“To shoot down the delusions within oneself is to have a
total solution to the cares and sorrows of life.”
Pigua Quan, or Axe-Hitch Boxing, was known in ancient times as armor wearing boxing. General Qi Jiguang included the move of putting
an armor while fighting. In the early 1900s, Ma Yingtu and Guo Chang Sheng revised the art by adding more speed and explosive power in
the practice of its forms.
The execution of Pigua Quan requires accuracy, fluidity, agility, speed, power, flexibility, and uniqueness. Whether the practitioner is
learning single moves, combination moves, or the entire routine, Pigua Quan requires a learning process that ranges from simplicity to
complexity. Pigua Quan also concentrates on combinations of movements that are complementary to one another.
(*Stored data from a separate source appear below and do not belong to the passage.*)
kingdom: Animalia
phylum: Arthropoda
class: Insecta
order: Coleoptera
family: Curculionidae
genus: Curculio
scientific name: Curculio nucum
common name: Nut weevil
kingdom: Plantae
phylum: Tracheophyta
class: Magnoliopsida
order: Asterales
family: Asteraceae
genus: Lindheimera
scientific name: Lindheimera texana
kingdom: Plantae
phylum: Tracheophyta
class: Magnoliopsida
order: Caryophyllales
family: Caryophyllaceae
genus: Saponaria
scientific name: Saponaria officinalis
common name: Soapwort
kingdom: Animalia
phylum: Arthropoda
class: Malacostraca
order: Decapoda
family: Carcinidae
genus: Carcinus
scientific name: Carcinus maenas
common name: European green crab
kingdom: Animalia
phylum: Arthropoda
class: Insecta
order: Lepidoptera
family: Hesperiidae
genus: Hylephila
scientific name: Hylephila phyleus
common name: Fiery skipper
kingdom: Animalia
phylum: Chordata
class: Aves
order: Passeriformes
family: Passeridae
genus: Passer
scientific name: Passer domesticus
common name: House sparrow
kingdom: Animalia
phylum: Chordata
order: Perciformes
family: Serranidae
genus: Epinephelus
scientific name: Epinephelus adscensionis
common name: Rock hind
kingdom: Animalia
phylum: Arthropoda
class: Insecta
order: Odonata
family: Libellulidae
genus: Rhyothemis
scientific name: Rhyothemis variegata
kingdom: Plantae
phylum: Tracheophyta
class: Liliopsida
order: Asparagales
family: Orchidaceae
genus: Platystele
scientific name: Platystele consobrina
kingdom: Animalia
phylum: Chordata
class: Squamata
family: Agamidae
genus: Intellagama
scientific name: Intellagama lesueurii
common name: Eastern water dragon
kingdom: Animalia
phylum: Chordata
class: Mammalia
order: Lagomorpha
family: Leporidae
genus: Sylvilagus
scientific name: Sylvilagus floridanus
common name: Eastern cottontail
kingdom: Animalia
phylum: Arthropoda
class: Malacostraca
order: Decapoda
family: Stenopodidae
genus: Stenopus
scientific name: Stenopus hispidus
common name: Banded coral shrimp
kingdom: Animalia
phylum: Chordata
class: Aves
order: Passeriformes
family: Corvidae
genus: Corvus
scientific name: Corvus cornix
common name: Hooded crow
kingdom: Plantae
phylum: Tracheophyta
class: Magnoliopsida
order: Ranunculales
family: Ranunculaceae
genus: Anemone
The main characteristics of Pigua Quan include abrupt starts and stops, powerful axing and hitching, straightening arms, holding arms an
connecting wrists. The execution of techniques includes tumbling, strange holding, axing, hitching, chopping, and brushing to name
some. Pigua Quan is performed in some Wushu demonstrations or tournaments.
Pigua Quan is practiced mostly in the northern part of China. There are few qualified masters of this style that teaches outside of China.
Although it is a rare style of Kung Fu, it is still and effective and deadly art.